(Exercise requirements)
Rewrite these lines with every "Mets" replaced by "New York Mets" and everything else unchanged, leaving the pictures out of your answer.

[Saved data entries]
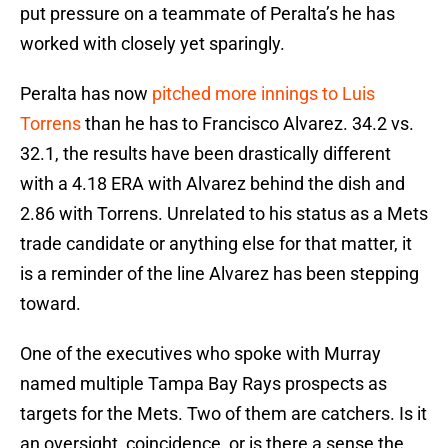
put pressure on a teammate of Peralta’s he has
worked with closely yet sparingly.
Peralta has now
pitched more innings to Luis
Torrens
than he has to Francisco Alvarez. 34.2 vs.
32.1, the results have been drastically different
with a 4.18 ERA with Alvarez behind the dish and
2.86 with Torrens. Unrelated to his status as a Mets
trade candidate or anything else for that matter, it
is a reminder of the line Alvarez has been stepping
toward.
One of the executives who spoke with Murray
named multiple Tampa Bay Rays prospects as
targets for the Mets. Two of them are catchers. Is it
an oversight, coincidence, or is there a sense the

(Expected answer)
put pressure on a teammate of Peralta’s he has
worked with closely yet sparingly.
Peralta has now
pitched more innings to Luis
Torrens
than he has to Francisco Alvarez. 34.2 vs.
32.1, the results have been drastically different
with a 4.18 ERA with Alvarez behind the dish and
2.86 with Torrens. Unrelated to his status as a New York Mets
trade candidate or anything else for that matter, it
is a reminder of the line Alvarez has been stepping
toward.
One of the executives who spoke with Murray
named multiple Tampa Bay Rays prospects as
targets for the New York Mets. Two of them are catchers. Is it
an oversight, coincidence, or is there a sense the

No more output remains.